The infrastructure must be flexible enough to adapt to evolving AI demands, enabling the incorporation of new technologies and the adjustment or expansion of resources with minimal disruption. Many cloud providers offer AI and machine learning services that can be integrated into the AI infrastructure, providing access to powerful tools for model development, training, and deployment.
Technologies such as OpenStack for virtualization and Kubernetes for containerization play a vital role in managing AI applications. They simplify the deployment, scaling, and operation of AI workloads across varied environments, enhancing the infrastructure’s agility and responsiveness to changing needs.
5. Energy Efficiency and Consumption
Incorporating AI into IT infrastructure boosts data processing and algorithm execution capabilities but raises energy consumption concerns, especially for deep learning models that need significant computational power. The energy part is the most challenging aspect because the conventional strategy for improving energy efficiency involves redistributing loads and powering down unused capacities.
However, in the context of AI, shutting down machines can be particularly challenging and may only marginally enhance energy efficiency.
Thus, it is advisable to focus on balancing performance and identifying and managing the components of the infrastructure that consume the most energy.
In AI infrastructure, these are typically GPUs, FPGAs, and other hardware components that require continuous cooling or heat dissipation.
If optimizing energy usage directly proves difficult, significant savings can still be achieved by improving the efficiency of the cooling systems. For instance, data centers in Iceland, like Borealis or atNorth, illustrate an effective approach to energy management. Leveraging Iceland’s cool climate and abundant renewable energy sources, these data centers utilize natural cooling and geothermal energy, significantly reducing the need for artificial cooling and hence lowering the overall energy consumption of AI infrastructures.

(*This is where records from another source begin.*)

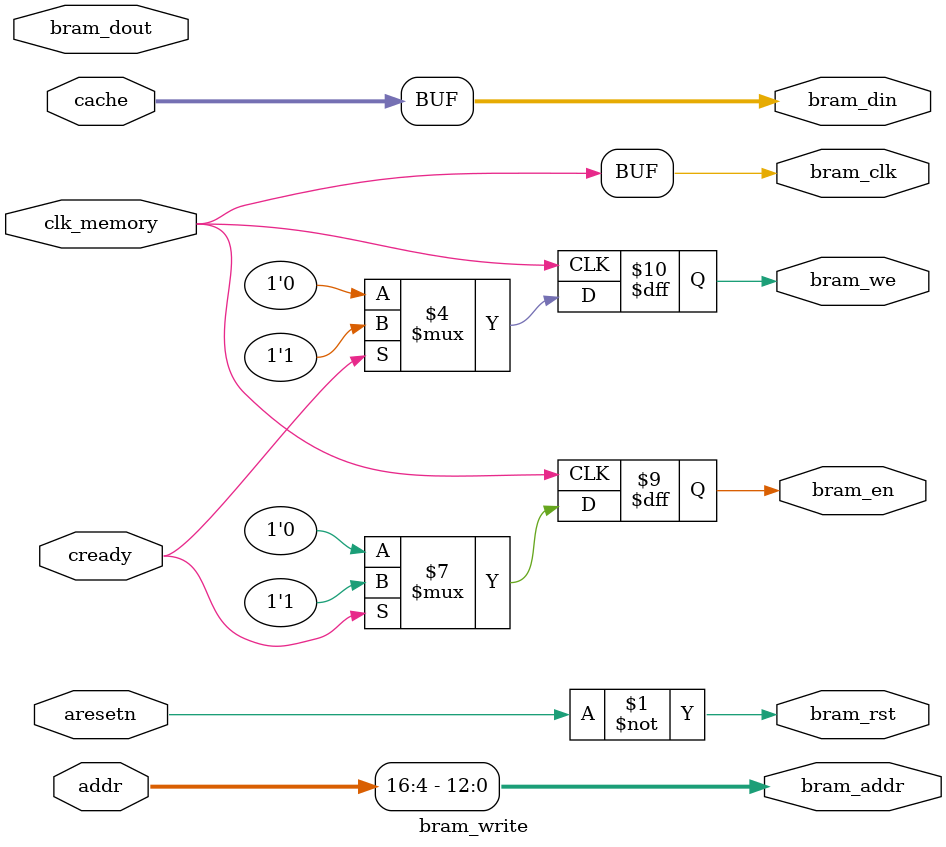
<source format=v>
`timescale 1ns / 1ps


module bram_write(
(* X_INTERFACE_INFO = "xilinx.com:interface:bram:1.0 bram ADDR" *)
(* X_INTERFACE_MODE = "MASTER" *)
    output      [12:0]  bram_addr,
(* X_INTERFACE_INFO = "xilinx.com:interface:bram:1.0 bram CLK" *)
    output              bram_clk,
(* X_INTERFACE_INFO = "xilinx.com:interface:bram:1.0 bram RST" *)
    output              bram_rst,
(* X_INTERFACE_INFO = "xilinx.com:interface:bram:1.0 bram DIN" *)
    output      [63:0]  bram_din,
(* X_INTERFACE_INFO = "xilinx.com:interface:bram:1.0 bram DOUT" *)
    input       [63:0]  bram_dout,    
(* X_INTERFACE_INFO = "xilinx.com:interface:bram:1.0 bram EN" *)
    output reg          bram_en,
(* X_INTERFACE_INFO = "xilinx.com:interface:bram:1.0 bram WE" *)
    output reg  [0:0]   bram_we,
    
    input       [20:3]  addr,
    input       [63:0]  cache,
    input               cready,
    
(* X_INTERFACE_INFO = "xilinx.com:signal:clock:1.0 clk_memory CLK" *)
(* X_INTERFACE_PARAMETER = "ASSOCIATED_BUSIF bram, ASSOCIATED_RESET aresetn" *)	
    input               clk_memory,
	
(* X_INTERFACE_INFO = "xilinx.com:signal:reset:1.0  aresetn  RST" *)
(* X_INTERFACE_PARAMETER = "POLARITY ACTIVE_LOW" *)	
    input               aresetn
    );
    
    assign  bram_clk  =  clk_memory;
    assign  bram_rst  = ~aresetn;
    
    assign  bram_addr   = addr[16:4]; 
    assign  bram_din    = cache;
    
    
    always @(posedge clk_memory)
    begin
        if (cready)
        begin
            bram_en     <= 1'b1;
            bram_we[0]  <= 1'b1;
        end else begin
            bram_en     <= 1'b0;
            bram_we[0]  <= 1'b0;
        end
    end
    
endmodule

</source>
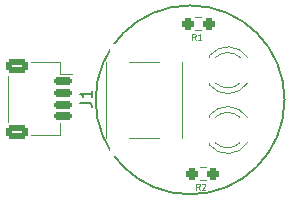
<source format=gbr>
%TF.GenerationSoftware,KiCad,Pcbnew,8.0.2*%
%TF.CreationDate,2024-10-31T00:05:32+01:00*%
%TF.ProjectId,SinglePoint,53696e67-6c65-4506-9f69-6e742e6b6963,rev?*%
%TF.SameCoordinates,Original*%
%TF.FileFunction,Legend,Top*%
%TF.FilePolarity,Positive*%
%FSLAX46Y46*%
G04 Gerber Fmt 4.6, Leading zero omitted, Abs format (unit mm)*
G04 Created by KiCad (PCBNEW 8.0.2) date 2024-10-31 00:05:32*
%MOMM*%
%LPD*%
G01*
G04 APERTURE LIST*
G04 Aperture macros list*
%AMRoundRect*
0 Rectangle with rounded corners*
0 $1 Rounding radius*
0 $2 $3 $4 $5 $6 $7 $8 $9 X,Y pos of 4 corners*
0 Add a 4 corners polygon primitive as box body*
4,1,4,$2,$3,$4,$5,$6,$7,$8,$9,$2,$3,0*
0 Add four circle primitives for the rounded corners*
1,1,$1+$1,$2,$3*
1,1,$1+$1,$4,$5*
1,1,$1+$1,$6,$7*
1,1,$1+$1,$8,$9*
0 Add four rect primitives between the rounded corners*
20,1,$1+$1,$2,$3,$4,$5,0*
20,1,$1+$1,$4,$5,$6,$7,0*
20,1,$1+$1,$6,$7,$8,$9,0*
20,1,$1+$1,$8,$9,$2,$3,0*%
G04 Aperture macros list end*
%ADD10C,0.150000*%
%ADD11C,0.075000*%
%ADD12C,0.120000*%
%ADD13R,1.300000X1.550000*%
%ADD14RoundRect,0.150000X-0.625000X0.150000X-0.625000X-0.150000X0.625000X-0.150000X0.625000X0.150000X0*%
%ADD15RoundRect,0.250000X-0.650000X0.350000X-0.650000X-0.350000X0.650000X-0.350000X0.650000X0.350000X0*%
%ADD16RoundRect,0.237500X0.250000X0.237500X-0.250000X0.237500X-0.250000X-0.237500X0.250000X-0.237500X0*%
%ADD17C,3.200000*%
%ADD18R,1.800000X1.800000*%
%ADD19C,1.800000*%
G04 APERTURE END LIST*
D10*
X49405000Y-61176000D02*
G75*
G02*
X33405000Y-61176000I-8000000J0D01*
G01*
X33405000Y-61176000D02*
G75*
G02*
X49405000Y-61176000I8000000J0D01*
G01*
X32081819Y-61404333D02*
X32796104Y-61404333D01*
X32796104Y-61404333D02*
X32938961Y-61451952D01*
X32938961Y-61451952D02*
X33034200Y-61547190D01*
X33034200Y-61547190D02*
X33081819Y-61690047D01*
X33081819Y-61690047D02*
X33081819Y-61785285D01*
X33081819Y-60404333D02*
X33081819Y-60975761D01*
X33081819Y-60690047D02*
X32081819Y-60690047D01*
X32081819Y-60690047D02*
X32224676Y-60785285D01*
X32224676Y-60785285D02*
X32319914Y-60880523D01*
X32319914Y-60880523D02*
X32367533Y-60975761D01*
D11*
X42233166Y-68773409D02*
X42066500Y-68535314D01*
X41947452Y-68773409D02*
X41947452Y-68273409D01*
X41947452Y-68273409D02*
X42137928Y-68273409D01*
X42137928Y-68273409D02*
X42185547Y-68297219D01*
X42185547Y-68297219D02*
X42209357Y-68321028D01*
X42209357Y-68321028D02*
X42233166Y-68368647D01*
X42233166Y-68368647D02*
X42233166Y-68440076D01*
X42233166Y-68440076D02*
X42209357Y-68487695D01*
X42209357Y-68487695D02*
X42185547Y-68511504D01*
X42185547Y-68511504D02*
X42137928Y-68535314D01*
X42137928Y-68535314D02*
X41947452Y-68535314D01*
X42423643Y-68321028D02*
X42447452Y-68297219D01*
X42447452Y-68297219D02*
X42495071Y-68273409D01*
X42495071Y-68273409D02*
X42614119Y-68273409D01*
X42614119Y-68273409D02*
X42661738Y-68297219D01*
X42661738Y-68297219D02*
X42685547Y-68321028D01*
X42685547Y-68321028D02*
X42709357Y-68368647D01*
X42709357Y-68368647D02*
X42709357Y-68416266D01*
X42709357Y-68416266D02*
X42685547Y-68487695D01*
X42685547Y-68487695D02*
X42399833Y-68773409D01*
X42399833Y-68773409D02*
X42709357Y-68773409D01*
X41875666Y-56073409D02*
X41709000Y-55835314D01*
X41589952Y-56073409D02*
X41589952Y-55573409D01*
X41589952Y-55573409D02*
X41780428Y-55573409D01*
X41780428Y-55573409D02*
X41828047Y-55597219D01*
X41828047Y-55597219D02*
X41851857Y-55621028D01*
X41851857Y-55621028D02*
X41875666Y-55668647D01*
X41875666Y-55668647D02*
X41875666Y-55740076D01*
X41875666Y-55740076D02*
X41851857Y-55787695D01*
X41851857Y-55787695D02*
X41828047Y-55811504D01*
X41828047Y-55811504D02*
X41780428Y-55835314D01*
X41780428Y-55835314D02*
X41589952Y-55835314D01*
X42351857Y-56073409D02*
X42066143Y-56073409D01*
X42209000Y-56073409D02*
X42209000Y-55573409D01*
X42209000Y-55573409D02*
X42161381Y-55644838D01*
X42161381Y-55644838D02*
X42113762Y-55692457D01*
X42113762Y-55692457D02*
X42066143Y-55716266D01*
D12*
%TO.C,SW1*%
X34270000Y-57968000D02*
X34270000Y-64428000D01*
X34270000Y-57968000D02*
X34300000Y-57968000D01*
X34270000Y-64428000D02*
X34300000Y-64428000D01*
X38800000Y-57968000D02*
X36200000Y-57968000D01*
X38800000Y-64428000D02*
X36200000Y-64428000D01*
X40700000Y-57968000D02*
X40730000Y-57968000D01*
X40730000Y-57968000D02*
X40730000Y-64428000D01*
X40730000Y-64428000D02*
X40700000Y-64428000D01*
%TO.C,J1*%
X25962000Y-59131000D02*
X25962000Y-63011000D01*
X27932000Y-57961000D02*
X30432000Y-57961000D01*
X27932000Y-64181000D02*
X30432000Y-64181000D01*
X30432000Y-57961000D02*
X30432000Y-59011000D01*
X30432000Y-59011000D02*
X31422000Y-59011000D01*
X30432000Y-64181000D02*
X30432000Y-63131000D01*
%TO.C,R2*%
X42211776Y-66898500D02*
X42721224Y-66898500D01*
X42211776Y-67943500D02*
X42721224Y-67943500D01*
%TO.C,D1*%
X43041249Y-57432235D02*
X43041249Y-57588235D01*
X43041249Y-59748235D02*
X43041249Y-59904235D01*
X43041249Y-57432719D02*
G75*
G02*
X46273584Y-57589627I1560000J-1235516D01*
G01*
X43560288Y-57588235D02*
G75*
G02*
X45642379Y-57588398I1040961J-1080000D01*
G01*
X45642379Y-59748072D02*
G75*
G02*
X43560288Y-59748235I-1041130J1079837D01*
G01*
X46273584Y-59746843D02*
G75*
G02*
X43041249Y-59903751I-1672335J1078608D01*
G01*
%TO.C,R1*%
X41854276Y-54198500D02*
X42363724Y-54198500D01*
X41854276Y-55243500D02*
X42363724Y-55243500D01*
%TO.C,D2*%
X43019874Y-62498132D02*
X43019874Y-62654132D01*
X43019874Y-64814132D02*
X43019874Y-64970132D01*
X43019874Y-62498616D02*
G75*
G02*
X46252209Y-62655524I1560000J-1235516D01*
G01*
X43538913Y-62654132D02*
G75*
G02*
X45621004Y-62654295I1040961J-1080000D01*
G01*
X45621004Y-64813969D02*
G75*
G02*
X43538913Y-64814132I-1041130J1079837D01*
G01*
X46252209Y-64812740D02*
G75*
G02*
X43019874Y-64969648I-1672335J1078608D01*
G01*
%TD*%
%LPC*%
D13*
%TO.C,SW1*%
X39750000Y-57223000D03*
X39750000Y-65173000D03*
X35250000Y-57223000D03*
X35250000Y-65173000D03*
%TD*%
D14*
%TO.C,J1*%
X30647000Y-59571000D03*
X30647000Y-60571000D03*
X30647000Y-61571000D03*
X30647000Y-62571000D03*
D15*
X26772000Y-58271000D03*
X26772000Y-63871000D03*
%TD*%
D16*
%TO.C,R2*%
X43379000Y-67421000D03*
X41554000Y-67421000D03*
%TD*%
D17*
%TO.C,REF\u002A\u002A*%
X51819000Y-61216000D03*
%TD*%
D18*
%TO.C,D1*%
X43331249Y-58668235D03*
D19*
X45871249Y-58668235D03*
%TD*%
D17*
%TO.C,REF\u002A\u002A*%
X32000000Y-53000000D03*
%TD*%
D16*
%TO.C,R1*%
X43021500Y-54721000D03*
X41196500Y-54721000D03*
%TD*%
D18*
%TO.C,D2*%
X43309874Y-63734132D03*
D19*
X45849874Y-63734132D03*
%TD*%
D17*
%TO.C,REF\u002A\u002A*%
X32000000Y-69000000D03*
%TD*%
%LPD*%
M02*

</source>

However, operating in Iceland also presents challenges, particularly with network latency and connectivity due to its remote location. Thus, it’s wise to carefully choose the types of workloads and the timing of projects executed in these data centers. Workloads that are less sensitive to latency or those that can be scheduled during off-peak hours can optimize both energy use and network performance, making the most of Iceland’s unique environment while mitigating potential drawbacks. This strategic approach underscores the importance of thoughtful infrastructure planning in maximizing both performance and energy efficiency in AI operations.
Another way to explore enhancing energy efficiency is energy-efficient GPUs and TPUs, and optimizing AI algorithms through model pruning and quantization, which are key for reducing energy use while maintaining performance. Technological advancements in semiconductors and AI accelerators also help lower power consumption.
Furthermore, adopting green data center technologies, leveraging virtualization and cloud computing, and employing dynamic scaling and AI-driven resource management improve energy efficiency in AI operations by tailoring resource use to demand. This ensures efficient energy use across IT infrastructures without sacrificing performance.
In conclusion, for organizations aiming to harness innovation and gain a competitive edge, transforming IT infrastructure to be AI-ready is essential. Prioritizing data enhancement, investing in specialized hardware, integrating robust cloud solutions, securing networks, and cultivating a skilled team are fundamental steps that lay the groundwork for effective AI deployment and future technological progress. These efforts ensure the successful implementation of AI and the flexibility to adapt to emerging AI advancements and opportunities.